--- PROVIDED MATERIAL ---
○ ○ ○ ○

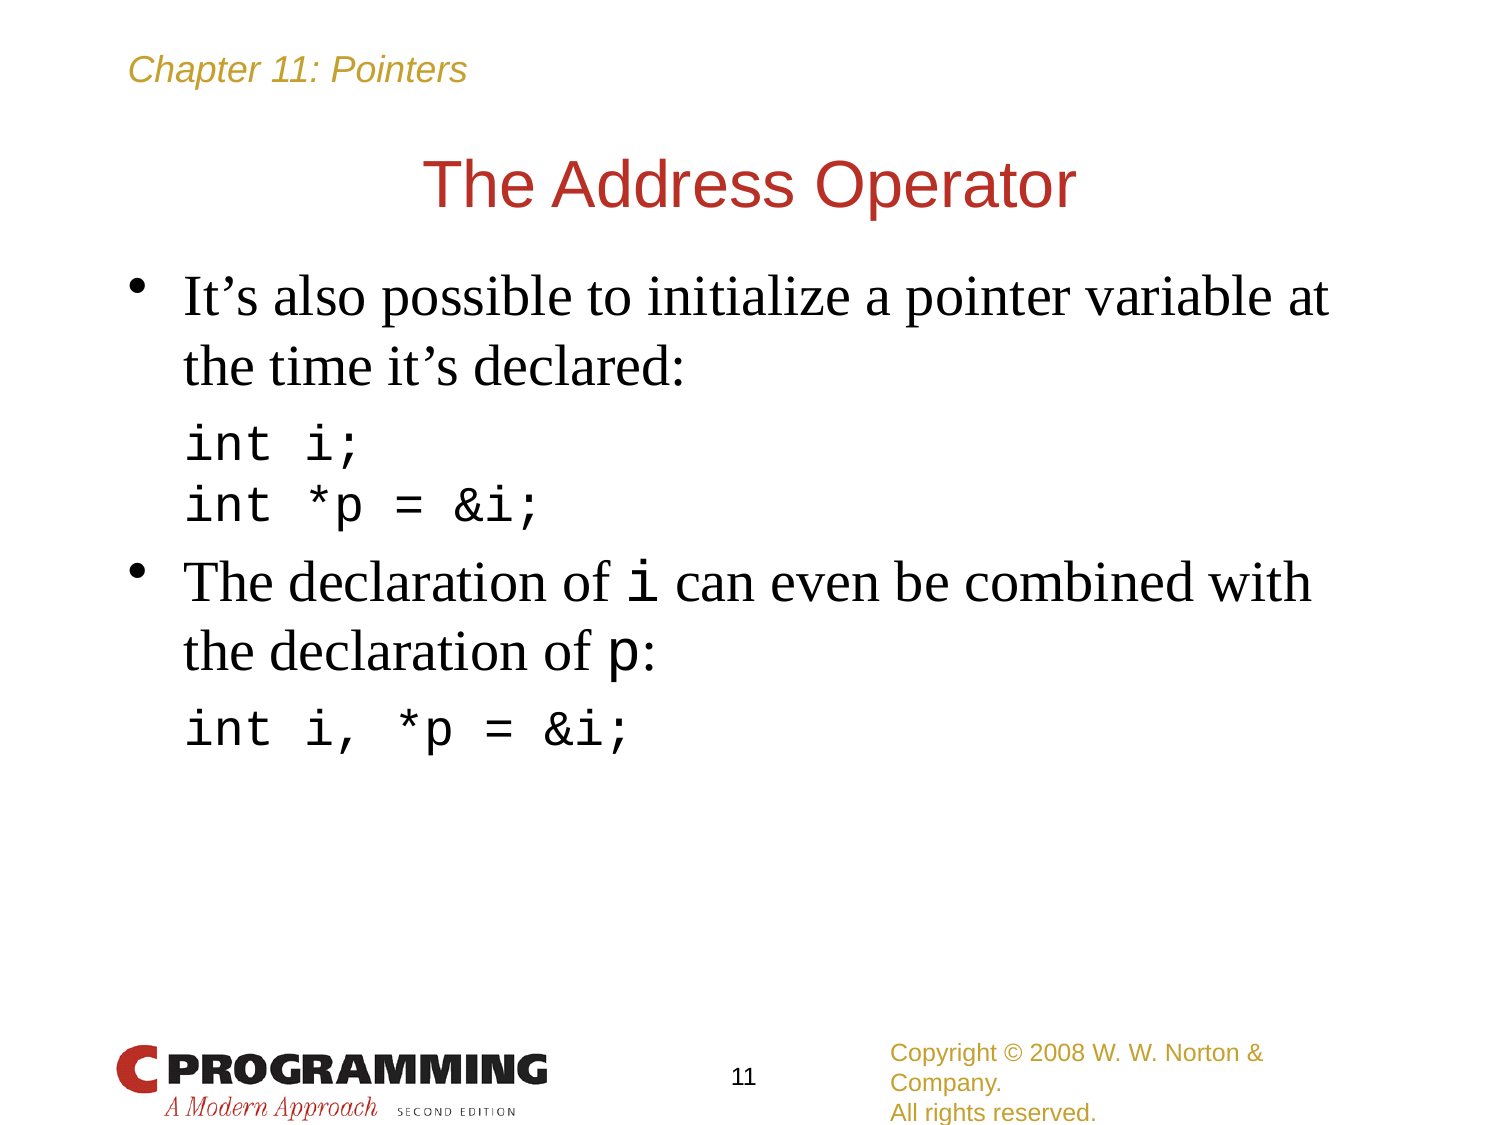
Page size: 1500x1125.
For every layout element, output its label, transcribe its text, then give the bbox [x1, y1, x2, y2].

list It’s also possible to initialize a pointer variable at the time it’s declared: int i; int *p = &i; The declaration of i can even be combined with the declaration of p: int i, *p = &i; [112, 249, 1388, 1038]
picture [112, 1041, 550, 1123]
slide_number 11 [687, 1049, 801, 1101]
title The Address Operator [112, 125, 1388, 238]
footer Copyright © 2008 W. W. Norton & Company. All rights reserved. [874, 1043, 1388, 1119]
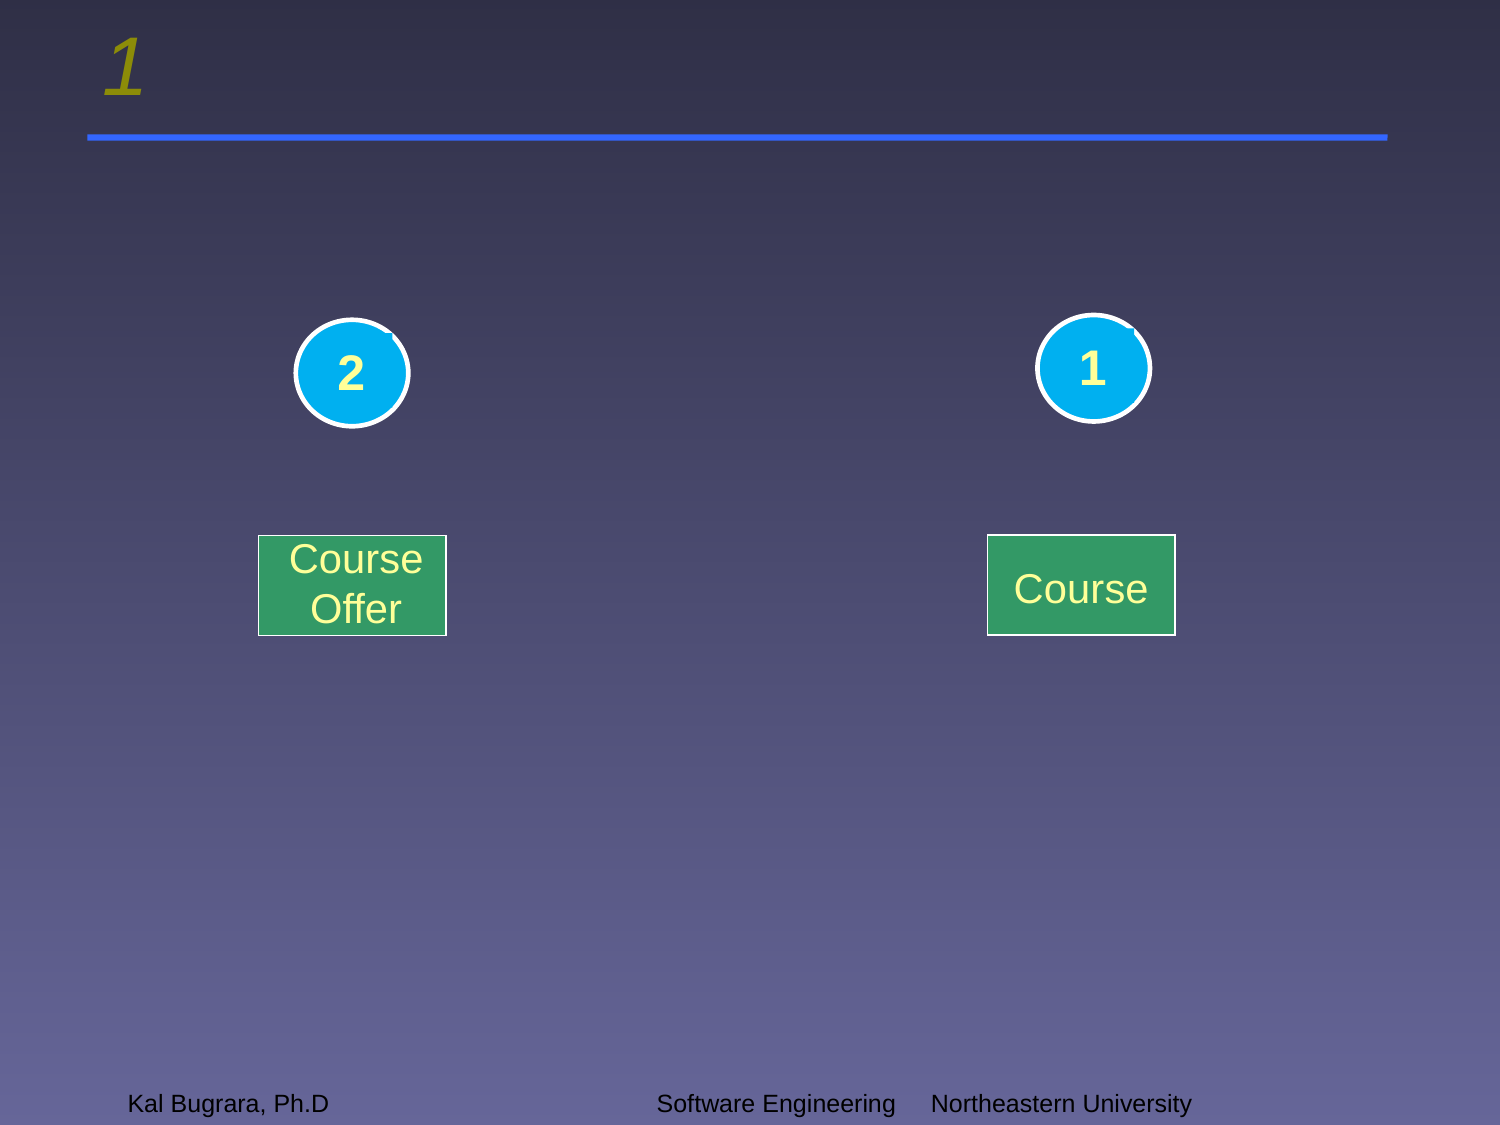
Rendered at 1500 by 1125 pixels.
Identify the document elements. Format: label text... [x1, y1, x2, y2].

text_box [987, 534, 1175, 554]
footer Software Engineering Northeastern University [474, 1049, 1376, 1125]
title 1 [87, 0, 1388, 126]
slide_number Kal Bugrara, Ph.D [112, 1049, 426, 1125]
text_box Course [950, 554, 1213, 620]
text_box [295, 319, 409, 427]
text_box Course Offer [237, 524, 475, 640]
text_box [987, 620, 1175, 635]
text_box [1037, 314, 1151, 422]
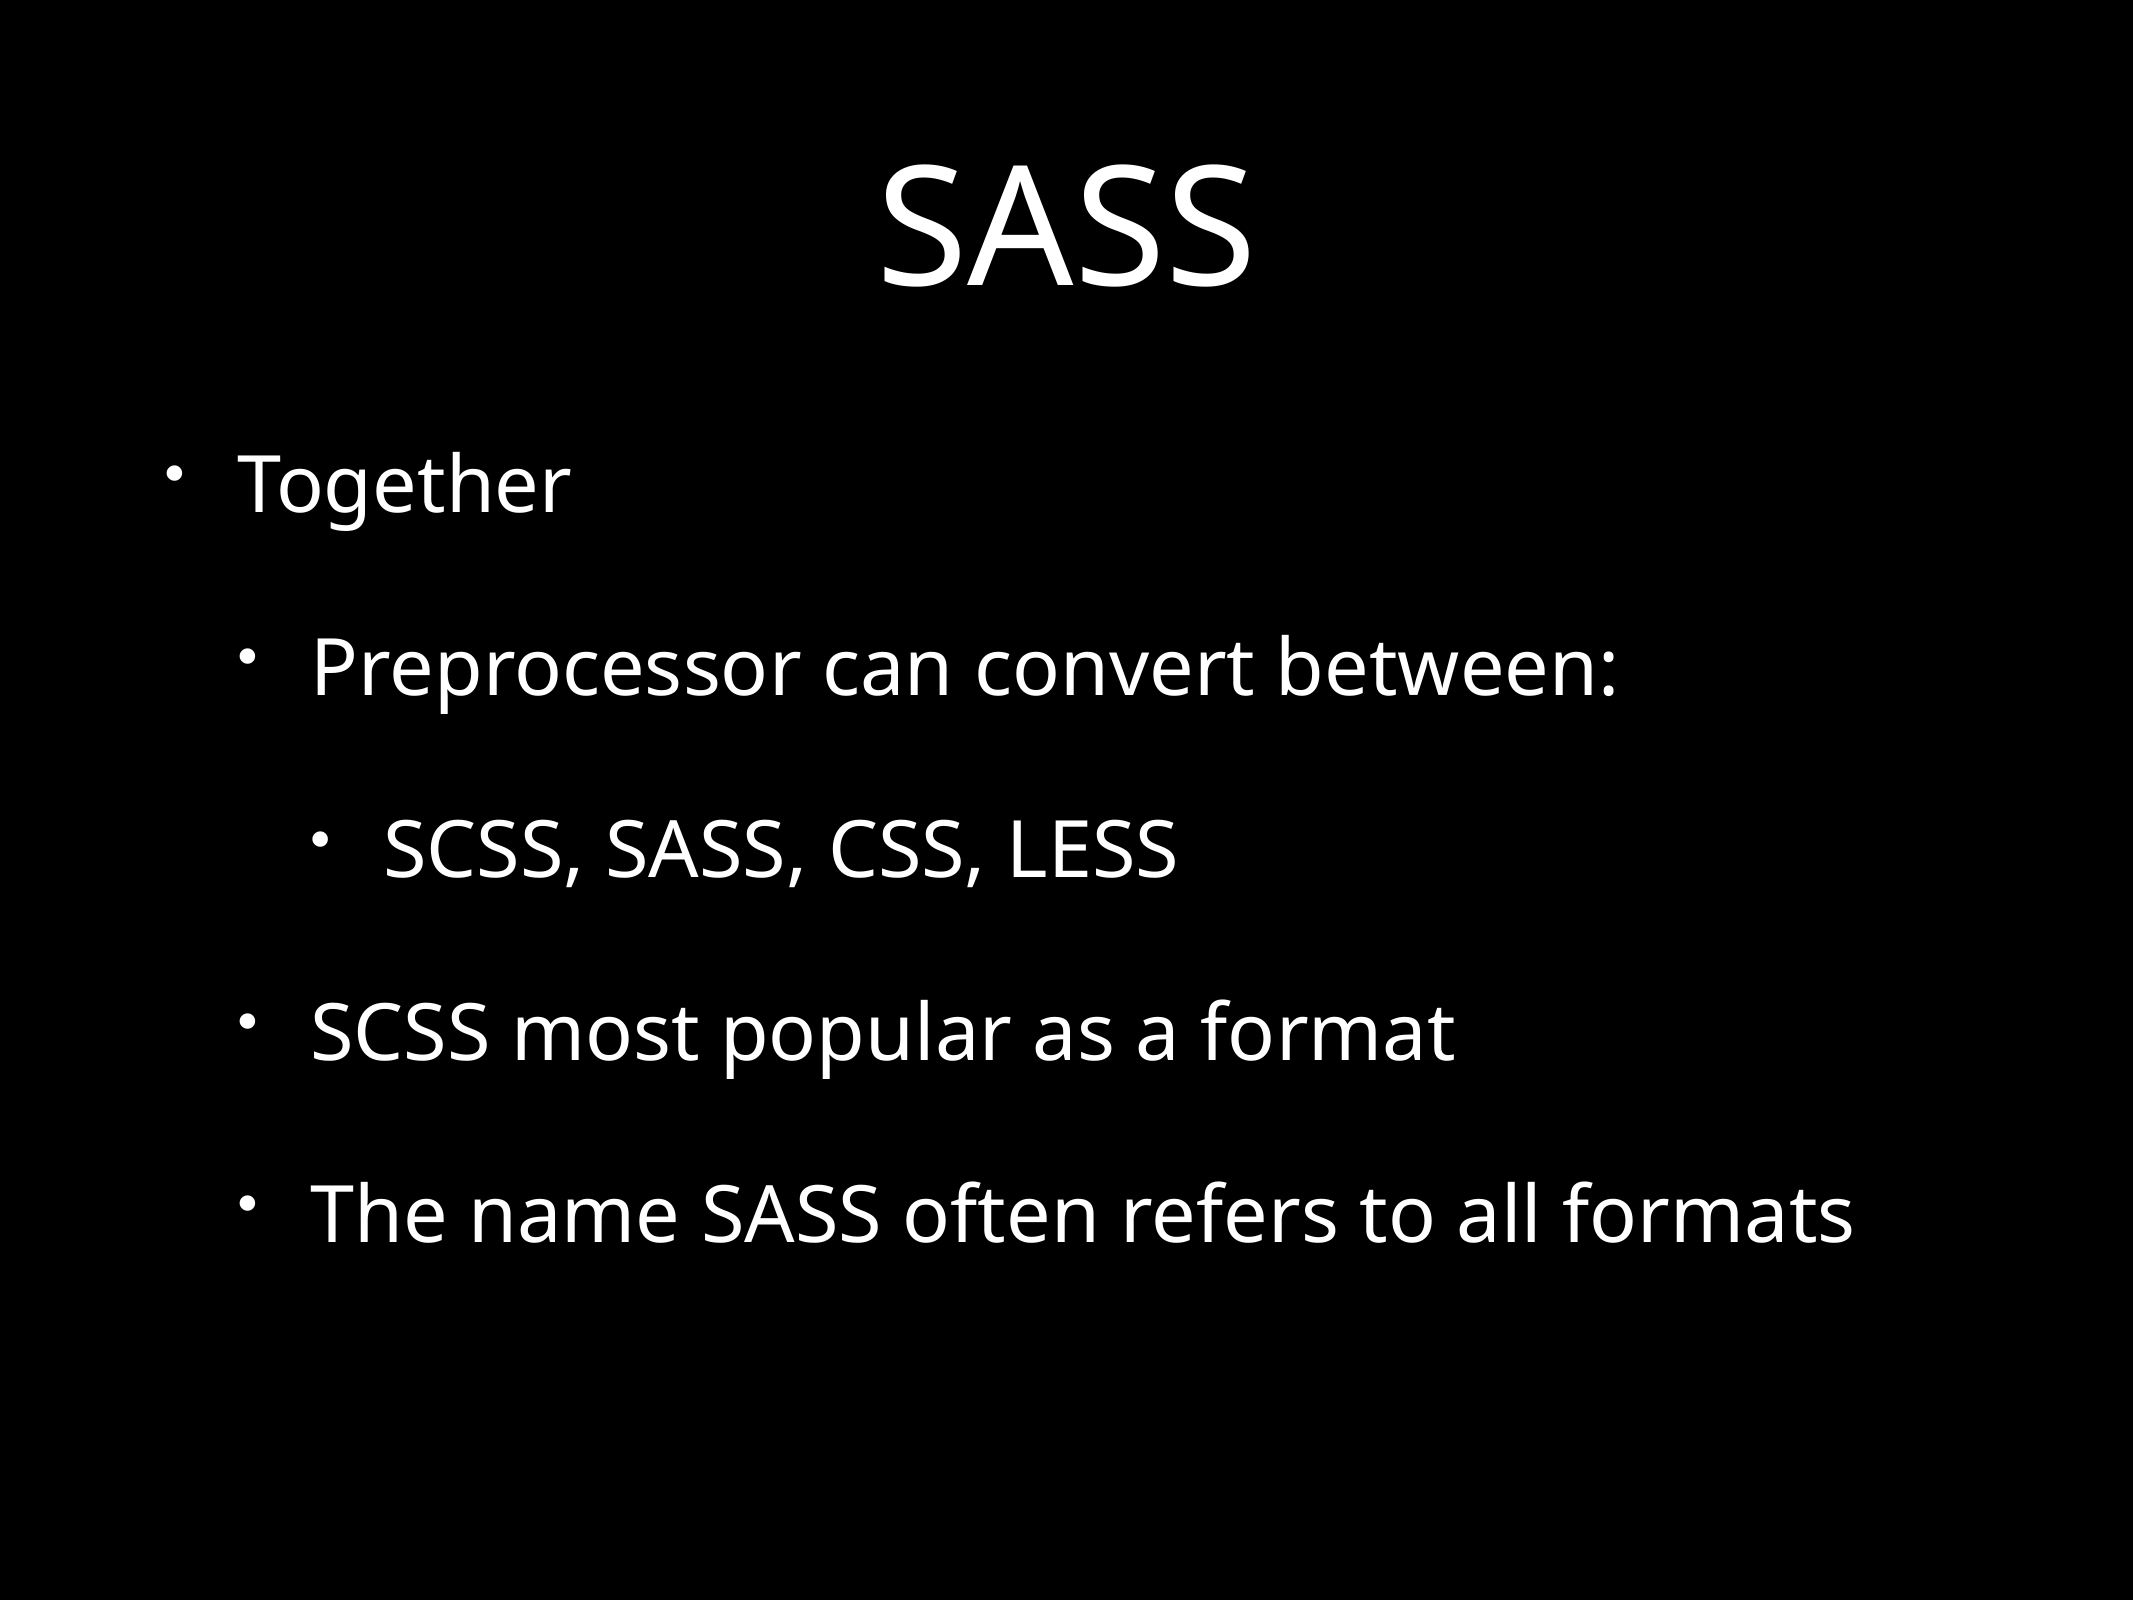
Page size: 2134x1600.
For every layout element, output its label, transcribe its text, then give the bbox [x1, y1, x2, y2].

list Together Preprocessor can convert between: SCSS, SASS, CSS, LESS SCSS most popular as a format The name SASS often refers to all formats [155, 424, 1978, 1457]
title SASS [155, 41, 1978, 397]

○ ○ ○ ○

--- WHAT YOU HAVE TO DO ---
Repeat the listing above exactly, with no pictures.

--- WRITTEN RESPONSE ---
Page size: 1500x1125.
For every layout element, output its label, transcribe its text, then give the bbox [x1, y1, x2, y2].

list It’s also possible to initialize a pointer variable at the time it’s declared: int i; int *p = &i; The declaration of i can even be combined with the declaration of p: int i, *p = &i; [112, 249, 1388, 1038]
picture [112, 1041, 550, 1123]
slide_number 11 [687, 1049, 801, 1101]
title The Address Operator [112, 125, 1388, 238]
footer Copyright © 2008 W. W. Norton & Company. All rights reserved. [874, 1043, 1388, 1119]
Rendered at 1500 by 1125 pixels.
Identify the document elements. Format: label text... [x1, y1, x2, y2].

text_box [987, 534, 1175, 554]
footer Software Engineering Northeastern University [474, 1049, 1376, 1125]
title 1 [87, 0, 1388, 126]
slide_number Kal Bugrara, Ph.D [112, 1049, 426, 1125]
text_box Course [950, 554, 1213, 620]
text_box [295, 319, 409, 427]
text_box Course Offer [237, 524, 475, 640]
text_box [987, 620, 1175, 635]
text_box [1037, 314, 1151, 422]
Page size: 2134x1600.
For every layout element, output its label, transcribe its text, then give the bbox [x1, y1, x2, y2].

list Together Preprocessor can convert between: SCSS, SASS, CSS, LESS SCSS most popular as a format The name SASS often refers to all formats [155, 424, 1978, 1457]
title SASS [155, 41, 1978, 397]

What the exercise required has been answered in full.